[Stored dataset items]
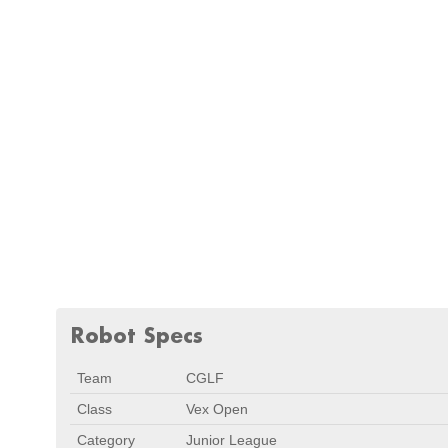
Robot Specs
Team
CGLF
Class
Vex Open
Category
Junior League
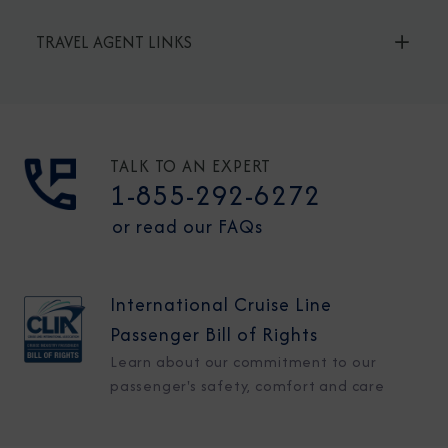
TRAVEL AGENT LINKS
TALK TO AN EXPERT
1-855-292-6272
or read our FAQs
International Cruise Line
Passenger Bill of Rights
Learn about our commitment to our
passenger's safety, comfort and care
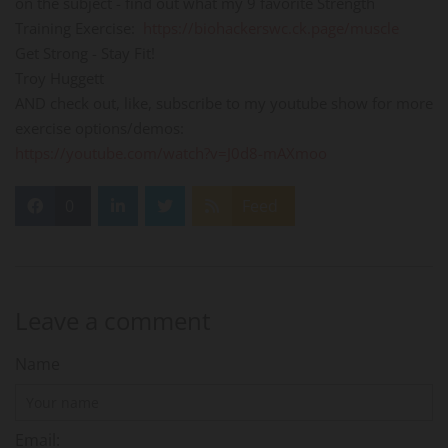
on the subject - find out what my 9 favorite Strength
Training Exercise:
https://biohackerswc.ck.page/muscle
Get Strong - Stay Fit!
Troy Huggett
AND check out, like, subscribe to my youtube show for more
exercise options/demos:
https://youtube.com/watch?v=J0d8-mAXmoo
0
Feed
Leave a comment
Name
Email:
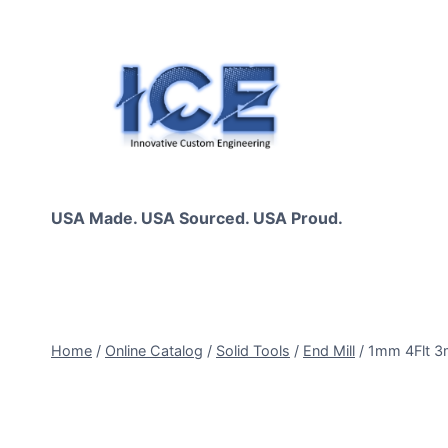
Skip
to
content
USA Made. USA Sourced. USA Proud.
Home
/
Online Catalog
/
Solid Tools
/
End Mill
/
1mm 4Flt 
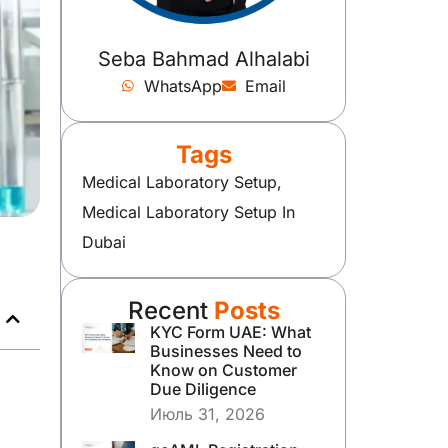
Seba Bahmad Alhalabi
WhatsApp
Email
Tags
Medical Laboratory Setup
,
Medical Laboratory Setup In
Dubai
Recent
Posts
KYC Form UAE: What
Businesses Need to
Know on Customer
Due Diligence
Июль 31, 2026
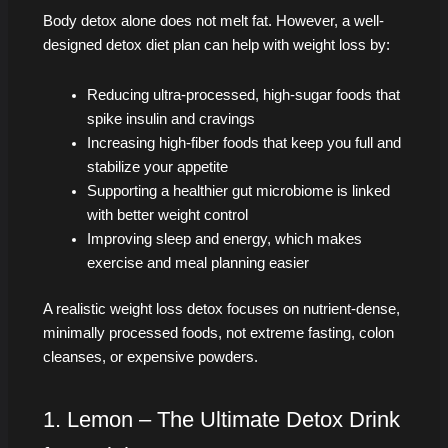
Body detox alone does not melt fat. However, a well-
designed detox diet plan can help with weight loss by:
Reducing ultra-processed, high-sugar foods that
spike insulin and cravings
Increasing high-fiber foods that keep you full and
stabilize your appetite
Supporting a healthier gut microbiome is linked
with better weight control
Improving sleep and energy, which makes
exercise and meal planning easier
A realistic weight loss detox focuses on nutrient-dense,
minimally processed foods, not extreme fasting, colon
cleanses, or expensive powders.
1. Lemon – The Ultimate Detox Drink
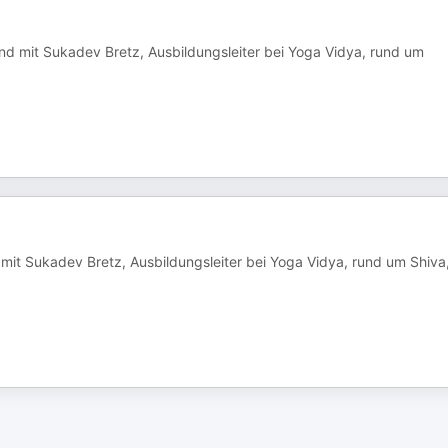
nd mit Sukadev Bretz, Ausbildungsleiter bei Yoga Vidya, rund um
 mit Sukadev Bretz, Ausbildungsleiter bei Yoga Vidya, rund um Shiva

● **EXERCISE AIM**:
Search the entries above for lines holding the string "rund", then report only how many there are.

● **WRITTEN REPLY**:
2